2019年1月22日

『きょうのおやつは』【今日の絵本だより 第29回】

kodomoe本誌連載の「季節の絵本ノート」では、毎回2か月分のおすすめ絵本を15冊、ぎゅぎゅっとコンパクトにご紹介しています。
こちらのweb版では毎週、ちょうど今読むのにいいタイミングの絵本をおすすめしていきます。おやすみ前や週末に、親子で一緒にこんな絵本はいかがですか。

『きょうのおやつは』
わたなべちなつ/作 福音館書店 本体1500円+税

1/25は、ホットケーキの日。
日本の最低気温を観測した日にちなんで、「寒い日にはホットケーキを食べて温まってもらおう」と制定されたそうです。
おいしそうなホットケーキが出てくる絵本はたくさんありますが、中でも今回は驚きのつまったこの1冊、『きょうのおやつは』をご紹介します。

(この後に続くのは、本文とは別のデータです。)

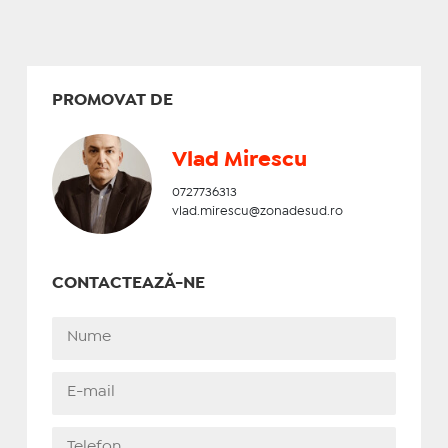
PROMOVAT DE
Vlad Mirescu
0727736313
vlad.mirescu@zonadesud.ro
CONTACTEAZĂ-NE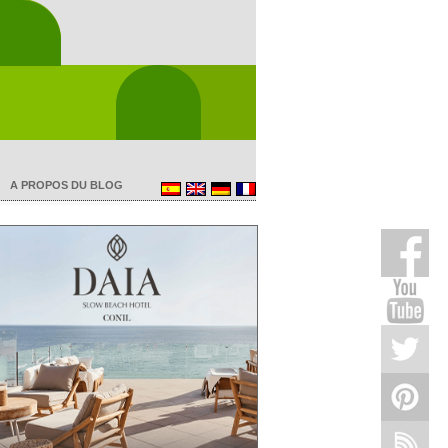
A PROPOS DU BLOG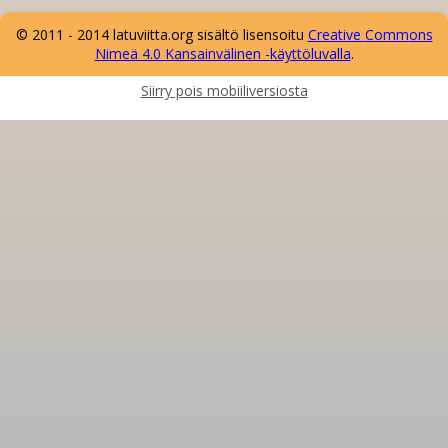
© 2011 - 2014 latuviitta.org sisältö lisensoitu
Creative
Comm
ons
Nimeä 4.0 Kansainvälinen -käyttöluvalla
.
Siirry pois mobiiliversiosta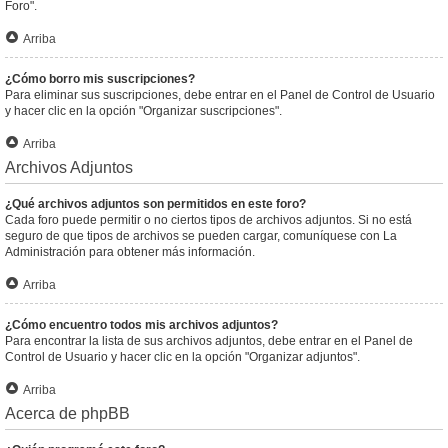
Foro".
Arriba
¿Cómo borro mis suscripciones?
Para eliminar sus suscripciones, debe entrar en el Panel de Control de Usuario
y hacer clic en la opción "Organizar suscripciones".
Arriba
Archivos Adjuntos
¿Qué archivos adjuntos son permitidos en este foro?
Cada foro puede permitir o no ciertos tipos de archivos adjuntos. Si no está
seguro de que tipos de archivos se pueden cargar, comuníquese con La
Administración para obtener más información.
Arriba
¿Cómo encuentro todos mis archivos adjuntos?
Para encontrar la lista de sus archivos adjuntos, debe entrar en el Panel de
Control de Usuario y hacer clic en la opción "Organizar adjuntos".
Arriba
Acerca de phpBB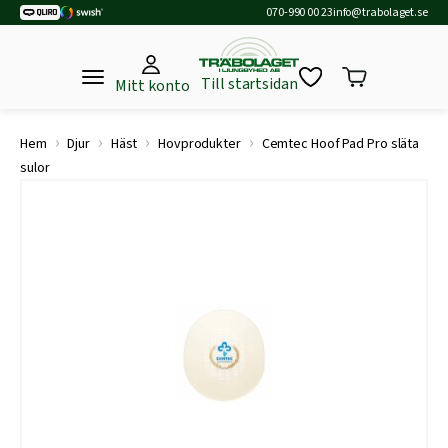
070-990 00 23
info@trabolaget.se
Till startsidan
Mitt konto
›
›
›
›
Hem
Djur
Häst
Hovprodukter
Cemtec Hoof Pad Pro släta
sulor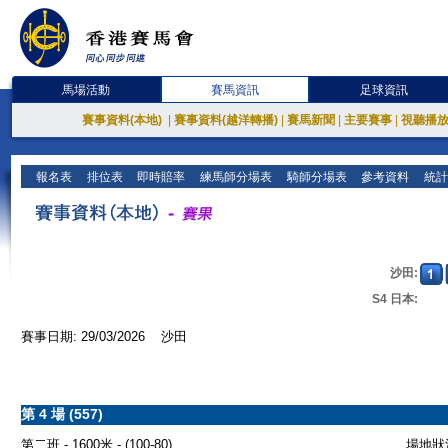
馬場活動
賽馬資訊
足球資訊
賽事資料(本地)
|
賽事資料(越洋轉播)
|
賽馬新聞
|
主要賽事
|
視聽播
報名表
排位表
即時賠率
練馬師分場表
騎師分場表
參考資料
統計
沙田:
S4 日本:
賽事日期: 29/03/2026 沙田
第 4 場 (557)
第二班 - 1600米 - (100-80)
場地狀況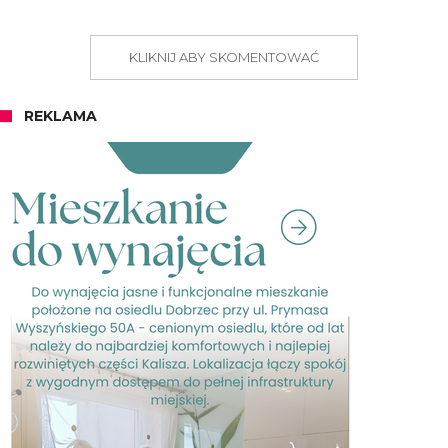
KLIKNIJ ABY SKOMENTOWAĆ
REKLAMA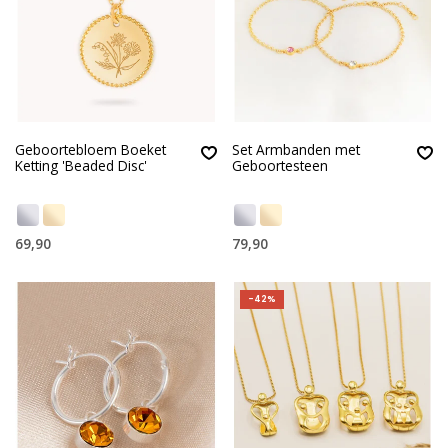
Geboortebloem Boeket
Set Armbanden met
Ketting 'Beaded Disc'
Geboortesteen
69,90
79,90
-42%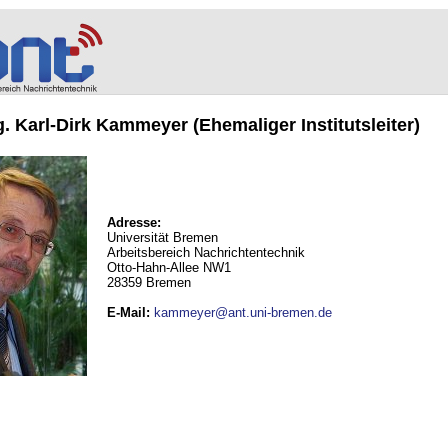
ng. Karl-Dirk Kammeyer (Ehemaliger Institutsleiter)
Adresse:
Universität Bremen
Arbeitsbereich Nachrichtentechnik
Otto-Hahn-Allee NW1
28359 Bremen
E-Mail
:
kammeyer@ant.uni-bremen.de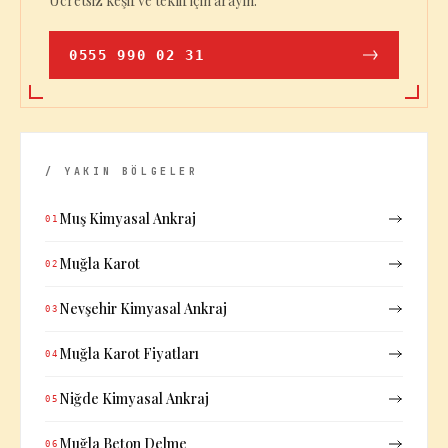
Ücretsiz keşif ve teklif için arayın.
0555 990 02 31
/ YAKIN BÖLGELER
Muş Kimyasal Ankraj
01
Muğla Karot
02
Nevşehir Kimyasal Ankraj
03
Muğla Karot Fiyatları
04
Niğde Kimyasal Ankraj
05
Muğla Beton Delme
06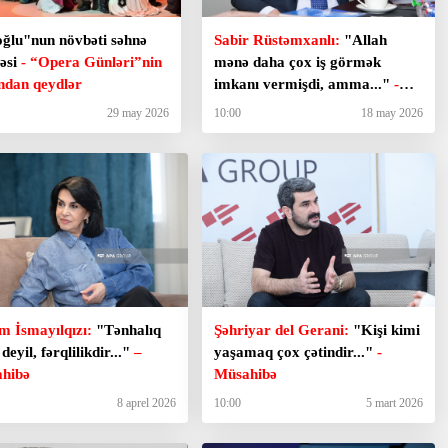
ğlu"nun növbəti səhnə
Sabir Rüstəmxanlı:
"Allah
əsi
- “Opera Günləri”nin
mənə daha çox iş görmək
ından qeydlər
imkanı vermişdi, amma..."
-
Müsahibə
29 may 2026
10:00
18 may 2026
m İsmayılqızı:
"Tənhalıq
Şəhriyar del Gerani:
"Kişi kimi
 deyil, fərqlilikdir..."
–
yaşamaq çox çətindir..."
-
hibə
Müsahibə
8 aprel 2026
10:00
5 mart 2026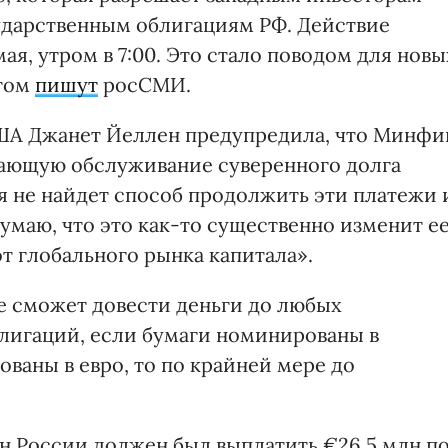
ударственным облигациям РФ. Действие
ая, утром в 7:00. Это стало поводом для новы
этом
пишут
росСМИ.
США Джанет Йеллен предупредила, что Минфи
шающую обслуживание суверенного долга
я не найдет способ продолжить эти платежи 
умаю, что это как-то существенно изменит е
от глобального рынка капитала».
е сможет довести деньги до любых
лигаций, если бумаги номинированы в
ваны в евро, то по крайней мере до
 России должен был выплатить €26,5 млн п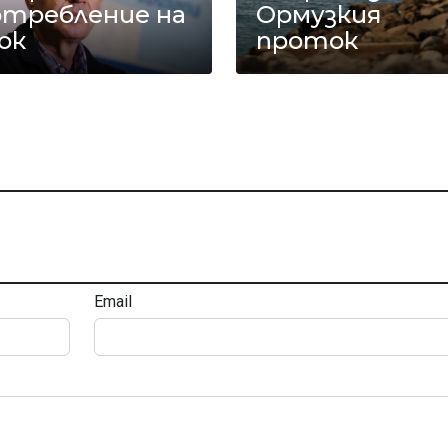
отребление на
Ормузкия
ок
проток
Email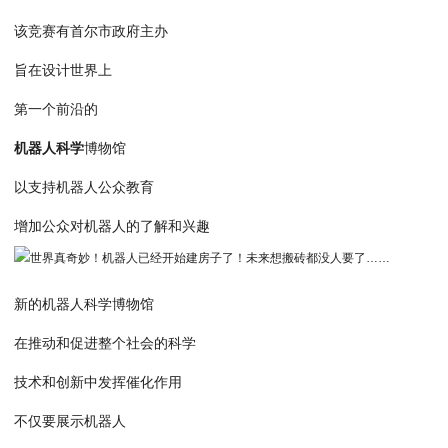
该竞赛有首尔市政府主办
旨在设计世界上
第一个前沿的
机器人科学
博物馆
以支持机器人公众教育
增加公众对机器人的了解和兴趣
新的机器人科学博物馆
在推动和促进整个社会的科学
技术和创新中发挥催化作用
不仅要展示机器人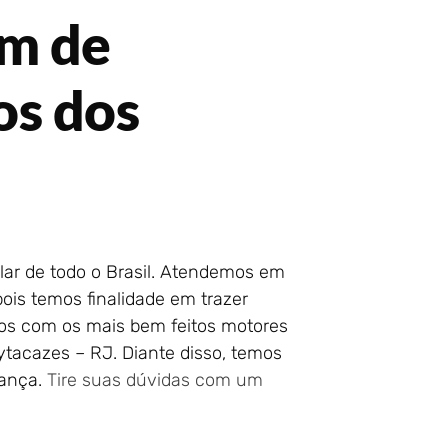
em de
os dos
lar de todo o Brasil. Atendemos em
is temos finalidade em trazer
mos com os mais bem feitos motores
tacazes – RJ. Diante disso, temos
rança.
Tire suas dúvidas com um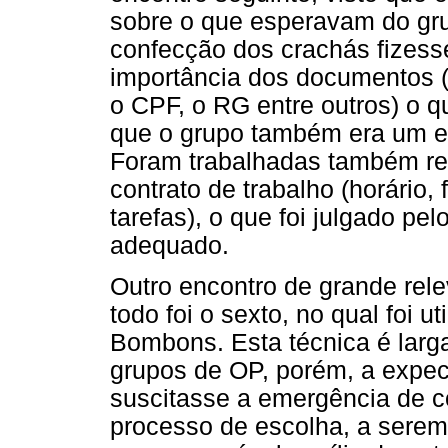
sobre o que esperavam do gru
confecção dos crachás fizess
importância dos documentos (s
o CPF, o RG entre outros) o q
que o grupo também era um e
Foram trabalhadas também reg
contrato de trabalho (horário
tarefas), o que foi julgado pe
adequado.
Outro encontro de grande re
todo foi o sexto, no qual foi 
Bombons. Esta técnica é larg
grupos de OP, porém, a expec
suscitasse a emergência de 
processo de escolha, a serem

『きょうのおやつは』のサブタイトルは、「かがみのえほん」。
ページが鏡のように映る紙でできています。
読み方もユニークで、まず背表紙が向こう側になるような向きで置いて、ページ同士が直角に向き合うように開きます。
「おやつの したくを はじめよう」と、ボウルに卵を割り入れると、ひとつしか描かれていない卵が、奥の鏡のページに映りこんでふたつに。
フライパンから、空中にたちのぼる湯気。
お皿とお茶の支度も、鏡のマジックでふたり分に。
表紙からお話に寄りそうネコのクロと一緒に、「それでは みんなで いただきまーす!」とテーブルに向かうと、つくりたてのほかほかのホットケーキを目の前にした、あったかい気持ちになります。
割り入れる卵や、シロップの容器の取っ手に読み手の手を添えると、ホットケーキづくりの臨場感がより味わえますよ。
百聞は一見にしかず、ぜひ手に取って、興奮を味わってください。

……と、こんな風に面白そうな絵本を見つけて、せっかく読もうとしても、まだ小さい子だとパタンと閉じられてしまったり、ページを勝手にめくられたり。あると思います。
でも、「あ、うちの子、絵本に興味ないんだ」と、あきらめないでくださいね。
それが今のその子にできる、その子なりの絵本へのリアクション。
しばらくしたら、じっと聞けるかもしれない。
いつか自分の手で上手にページを開いて、ひとりで読めるかもしれない。
今はまだ発展途上、そんな風に未来を楽しみにできるのも、親子の読み聞かせのいいところ。
きちんと聞けたか、読めたかを気にするよりも、『きょうのおやつは』のような絵本も手に取りながら、「絵本を開くと、楽しい何かが待っている」ことを繰り返し伝えてあげると、自然と本と仲よしになれると思います。

 

選書・文 原陽子さん
はらようこ/フリー編集者、JPIC読書アドバイザー。kodomoeでは連載「季節の絵本ノート」をはじめ主に絵本関連の記事を、MOEでは絵本作家インタビューなどを担当。3児の母。